• [Exercise]: Read through the lines below and copy the ones holding the string "PRADERA".

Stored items
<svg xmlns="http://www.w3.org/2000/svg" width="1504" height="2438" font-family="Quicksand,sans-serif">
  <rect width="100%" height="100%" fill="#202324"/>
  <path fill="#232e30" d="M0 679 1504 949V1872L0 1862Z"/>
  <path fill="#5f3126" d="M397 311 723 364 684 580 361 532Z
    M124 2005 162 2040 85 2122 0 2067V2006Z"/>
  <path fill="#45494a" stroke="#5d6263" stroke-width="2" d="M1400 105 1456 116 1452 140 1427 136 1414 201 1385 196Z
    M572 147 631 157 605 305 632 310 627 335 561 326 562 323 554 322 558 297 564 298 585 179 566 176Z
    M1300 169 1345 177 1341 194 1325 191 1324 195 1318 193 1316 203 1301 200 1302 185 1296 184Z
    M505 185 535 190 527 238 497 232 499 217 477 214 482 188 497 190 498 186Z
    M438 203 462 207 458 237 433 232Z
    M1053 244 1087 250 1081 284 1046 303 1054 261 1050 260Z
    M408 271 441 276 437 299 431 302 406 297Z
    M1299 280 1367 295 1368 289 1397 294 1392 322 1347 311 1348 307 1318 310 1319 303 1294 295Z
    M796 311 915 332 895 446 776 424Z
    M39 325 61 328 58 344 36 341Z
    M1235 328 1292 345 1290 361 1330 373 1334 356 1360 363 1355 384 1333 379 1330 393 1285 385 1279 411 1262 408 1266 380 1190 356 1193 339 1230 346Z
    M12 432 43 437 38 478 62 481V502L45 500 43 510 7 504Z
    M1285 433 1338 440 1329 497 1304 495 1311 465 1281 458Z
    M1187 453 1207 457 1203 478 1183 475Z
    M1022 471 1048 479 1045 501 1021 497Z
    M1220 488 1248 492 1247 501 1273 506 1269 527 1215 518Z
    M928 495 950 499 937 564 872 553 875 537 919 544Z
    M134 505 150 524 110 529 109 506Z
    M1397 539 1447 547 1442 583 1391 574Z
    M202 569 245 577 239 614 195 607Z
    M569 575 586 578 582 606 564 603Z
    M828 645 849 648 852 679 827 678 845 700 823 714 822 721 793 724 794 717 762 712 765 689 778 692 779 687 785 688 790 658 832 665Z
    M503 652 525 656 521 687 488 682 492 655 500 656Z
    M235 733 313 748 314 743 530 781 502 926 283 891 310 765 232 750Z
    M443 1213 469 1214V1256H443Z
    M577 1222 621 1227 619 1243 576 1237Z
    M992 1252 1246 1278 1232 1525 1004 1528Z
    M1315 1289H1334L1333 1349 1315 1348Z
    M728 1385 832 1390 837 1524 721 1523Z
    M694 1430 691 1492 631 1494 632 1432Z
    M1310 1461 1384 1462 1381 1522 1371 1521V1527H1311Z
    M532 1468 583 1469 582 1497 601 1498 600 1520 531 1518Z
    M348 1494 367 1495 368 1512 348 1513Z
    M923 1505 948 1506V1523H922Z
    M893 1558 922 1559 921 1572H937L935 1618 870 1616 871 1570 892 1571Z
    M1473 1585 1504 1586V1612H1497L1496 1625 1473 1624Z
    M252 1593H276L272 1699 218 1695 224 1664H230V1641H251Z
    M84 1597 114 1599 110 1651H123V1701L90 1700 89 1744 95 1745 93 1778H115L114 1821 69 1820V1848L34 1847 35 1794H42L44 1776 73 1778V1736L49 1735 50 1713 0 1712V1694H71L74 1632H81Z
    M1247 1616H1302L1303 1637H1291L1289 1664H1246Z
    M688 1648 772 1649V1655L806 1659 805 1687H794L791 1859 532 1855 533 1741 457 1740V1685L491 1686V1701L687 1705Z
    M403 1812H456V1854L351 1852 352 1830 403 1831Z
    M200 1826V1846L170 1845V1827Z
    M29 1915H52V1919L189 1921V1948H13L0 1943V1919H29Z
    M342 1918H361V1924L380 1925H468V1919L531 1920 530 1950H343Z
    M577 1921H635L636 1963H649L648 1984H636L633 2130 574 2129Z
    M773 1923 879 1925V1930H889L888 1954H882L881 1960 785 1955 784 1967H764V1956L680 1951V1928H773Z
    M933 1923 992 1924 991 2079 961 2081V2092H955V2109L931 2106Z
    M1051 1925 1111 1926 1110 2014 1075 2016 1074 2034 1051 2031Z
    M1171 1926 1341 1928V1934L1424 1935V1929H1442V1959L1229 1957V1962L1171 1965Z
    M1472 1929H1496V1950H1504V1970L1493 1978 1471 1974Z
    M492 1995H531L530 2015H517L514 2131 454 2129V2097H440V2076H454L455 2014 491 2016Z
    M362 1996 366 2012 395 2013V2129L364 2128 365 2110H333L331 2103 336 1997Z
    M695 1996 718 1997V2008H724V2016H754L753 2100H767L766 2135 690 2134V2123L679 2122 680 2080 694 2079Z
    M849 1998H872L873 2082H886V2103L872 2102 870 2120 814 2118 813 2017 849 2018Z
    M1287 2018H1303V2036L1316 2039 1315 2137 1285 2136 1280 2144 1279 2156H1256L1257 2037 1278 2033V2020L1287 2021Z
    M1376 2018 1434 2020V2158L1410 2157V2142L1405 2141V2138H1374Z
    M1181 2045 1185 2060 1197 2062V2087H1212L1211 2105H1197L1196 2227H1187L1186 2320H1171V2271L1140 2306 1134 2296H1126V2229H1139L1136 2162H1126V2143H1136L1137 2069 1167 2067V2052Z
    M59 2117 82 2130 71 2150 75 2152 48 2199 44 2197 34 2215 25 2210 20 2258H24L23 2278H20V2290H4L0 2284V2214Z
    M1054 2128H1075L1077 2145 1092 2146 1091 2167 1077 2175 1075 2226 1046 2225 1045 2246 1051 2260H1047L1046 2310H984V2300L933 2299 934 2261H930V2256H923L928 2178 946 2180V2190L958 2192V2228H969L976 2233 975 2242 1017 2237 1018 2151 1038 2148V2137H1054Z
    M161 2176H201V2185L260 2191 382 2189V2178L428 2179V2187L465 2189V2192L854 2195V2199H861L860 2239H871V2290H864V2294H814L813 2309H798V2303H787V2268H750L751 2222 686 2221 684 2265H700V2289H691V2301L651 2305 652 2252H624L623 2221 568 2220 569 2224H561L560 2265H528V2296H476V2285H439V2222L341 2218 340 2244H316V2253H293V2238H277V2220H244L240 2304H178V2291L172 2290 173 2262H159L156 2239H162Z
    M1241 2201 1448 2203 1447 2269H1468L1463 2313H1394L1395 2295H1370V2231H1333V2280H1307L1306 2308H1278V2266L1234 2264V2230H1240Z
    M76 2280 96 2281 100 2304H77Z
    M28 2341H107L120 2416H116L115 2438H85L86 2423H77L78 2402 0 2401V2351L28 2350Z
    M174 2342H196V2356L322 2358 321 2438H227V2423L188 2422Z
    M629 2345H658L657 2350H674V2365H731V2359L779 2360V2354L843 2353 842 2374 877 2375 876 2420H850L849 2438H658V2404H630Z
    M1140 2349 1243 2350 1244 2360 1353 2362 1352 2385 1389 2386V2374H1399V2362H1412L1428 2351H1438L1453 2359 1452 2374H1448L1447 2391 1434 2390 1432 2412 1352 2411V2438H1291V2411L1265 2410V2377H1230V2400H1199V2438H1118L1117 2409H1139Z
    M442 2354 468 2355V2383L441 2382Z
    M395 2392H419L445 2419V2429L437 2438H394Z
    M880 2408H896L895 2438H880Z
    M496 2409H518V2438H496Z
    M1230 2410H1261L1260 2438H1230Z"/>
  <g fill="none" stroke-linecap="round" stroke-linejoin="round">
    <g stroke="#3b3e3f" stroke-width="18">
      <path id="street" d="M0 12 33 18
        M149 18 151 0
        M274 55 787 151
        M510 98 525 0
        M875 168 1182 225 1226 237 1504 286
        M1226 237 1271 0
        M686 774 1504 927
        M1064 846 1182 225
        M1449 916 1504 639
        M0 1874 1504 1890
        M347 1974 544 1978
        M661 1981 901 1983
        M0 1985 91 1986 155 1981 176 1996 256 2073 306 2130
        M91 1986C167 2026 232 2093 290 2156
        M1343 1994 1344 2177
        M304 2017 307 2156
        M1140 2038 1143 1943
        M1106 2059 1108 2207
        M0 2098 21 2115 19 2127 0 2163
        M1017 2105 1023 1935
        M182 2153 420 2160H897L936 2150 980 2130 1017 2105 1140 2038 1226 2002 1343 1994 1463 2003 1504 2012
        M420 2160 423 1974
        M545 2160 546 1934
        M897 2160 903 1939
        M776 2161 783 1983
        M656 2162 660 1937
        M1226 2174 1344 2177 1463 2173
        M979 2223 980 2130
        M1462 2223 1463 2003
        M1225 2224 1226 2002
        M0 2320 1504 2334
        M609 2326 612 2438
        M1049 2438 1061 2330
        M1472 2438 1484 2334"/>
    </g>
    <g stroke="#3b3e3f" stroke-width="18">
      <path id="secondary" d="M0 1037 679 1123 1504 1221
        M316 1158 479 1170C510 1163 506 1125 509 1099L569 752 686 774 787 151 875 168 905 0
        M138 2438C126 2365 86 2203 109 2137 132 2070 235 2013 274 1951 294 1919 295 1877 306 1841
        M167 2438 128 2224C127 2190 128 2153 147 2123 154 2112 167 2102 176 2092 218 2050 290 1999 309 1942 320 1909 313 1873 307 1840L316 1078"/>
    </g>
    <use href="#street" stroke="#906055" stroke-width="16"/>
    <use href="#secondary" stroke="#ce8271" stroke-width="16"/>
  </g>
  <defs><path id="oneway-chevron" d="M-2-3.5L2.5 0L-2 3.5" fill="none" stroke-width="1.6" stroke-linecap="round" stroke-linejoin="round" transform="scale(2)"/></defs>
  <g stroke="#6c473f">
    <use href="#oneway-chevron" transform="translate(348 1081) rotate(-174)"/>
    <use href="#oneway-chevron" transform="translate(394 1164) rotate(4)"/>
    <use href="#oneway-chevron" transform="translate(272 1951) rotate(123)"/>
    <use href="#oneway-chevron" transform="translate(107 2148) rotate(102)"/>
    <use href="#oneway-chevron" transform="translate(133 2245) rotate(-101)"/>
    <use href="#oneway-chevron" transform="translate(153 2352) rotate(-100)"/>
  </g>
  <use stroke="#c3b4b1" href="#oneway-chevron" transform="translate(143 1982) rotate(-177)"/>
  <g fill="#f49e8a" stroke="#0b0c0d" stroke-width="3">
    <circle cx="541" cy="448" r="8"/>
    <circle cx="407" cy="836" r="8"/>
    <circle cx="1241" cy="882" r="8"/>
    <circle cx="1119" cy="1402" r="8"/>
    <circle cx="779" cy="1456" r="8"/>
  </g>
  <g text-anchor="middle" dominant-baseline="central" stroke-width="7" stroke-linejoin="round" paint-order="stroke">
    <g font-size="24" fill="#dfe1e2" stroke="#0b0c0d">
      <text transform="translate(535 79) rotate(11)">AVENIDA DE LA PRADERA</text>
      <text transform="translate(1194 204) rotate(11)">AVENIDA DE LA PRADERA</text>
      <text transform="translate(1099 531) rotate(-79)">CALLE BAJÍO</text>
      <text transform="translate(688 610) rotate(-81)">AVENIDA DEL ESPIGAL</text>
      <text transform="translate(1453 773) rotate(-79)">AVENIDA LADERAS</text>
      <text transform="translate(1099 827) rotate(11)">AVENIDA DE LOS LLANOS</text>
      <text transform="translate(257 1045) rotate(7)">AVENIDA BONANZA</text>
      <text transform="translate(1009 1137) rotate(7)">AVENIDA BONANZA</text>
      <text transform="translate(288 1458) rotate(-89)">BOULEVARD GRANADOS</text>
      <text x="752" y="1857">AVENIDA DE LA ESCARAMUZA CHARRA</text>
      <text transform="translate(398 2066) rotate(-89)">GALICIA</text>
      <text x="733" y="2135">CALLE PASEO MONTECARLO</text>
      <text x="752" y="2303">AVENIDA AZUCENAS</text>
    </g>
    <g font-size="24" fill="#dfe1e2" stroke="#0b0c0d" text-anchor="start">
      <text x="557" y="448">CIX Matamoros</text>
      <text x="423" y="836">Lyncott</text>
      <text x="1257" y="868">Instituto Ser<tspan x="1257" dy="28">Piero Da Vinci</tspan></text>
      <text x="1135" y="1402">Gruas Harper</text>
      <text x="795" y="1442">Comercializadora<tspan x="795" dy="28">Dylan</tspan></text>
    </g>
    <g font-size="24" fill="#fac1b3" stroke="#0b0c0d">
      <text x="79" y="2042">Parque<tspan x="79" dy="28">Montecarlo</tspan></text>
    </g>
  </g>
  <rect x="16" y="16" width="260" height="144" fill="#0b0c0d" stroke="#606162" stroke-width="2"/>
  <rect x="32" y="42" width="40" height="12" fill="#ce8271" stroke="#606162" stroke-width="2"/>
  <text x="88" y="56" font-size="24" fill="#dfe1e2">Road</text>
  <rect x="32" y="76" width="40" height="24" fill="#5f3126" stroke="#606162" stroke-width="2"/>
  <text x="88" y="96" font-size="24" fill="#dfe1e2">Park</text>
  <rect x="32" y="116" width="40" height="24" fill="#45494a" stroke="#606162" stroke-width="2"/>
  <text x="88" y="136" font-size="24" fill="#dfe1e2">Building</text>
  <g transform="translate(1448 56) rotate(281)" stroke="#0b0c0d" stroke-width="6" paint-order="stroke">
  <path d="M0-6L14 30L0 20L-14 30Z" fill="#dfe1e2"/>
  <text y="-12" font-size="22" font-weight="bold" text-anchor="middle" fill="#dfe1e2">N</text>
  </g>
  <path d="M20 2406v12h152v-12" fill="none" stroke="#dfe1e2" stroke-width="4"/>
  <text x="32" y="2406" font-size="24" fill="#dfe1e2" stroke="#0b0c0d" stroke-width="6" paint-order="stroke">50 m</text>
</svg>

• [Answer section]:
      <text transform="translate(535 79) rotate(11)">AVENIDA DE LA PRADERA</text>
      <text transform="translate(1194 204) rotate(11)">AVENIDA DE LA PRADERA</text>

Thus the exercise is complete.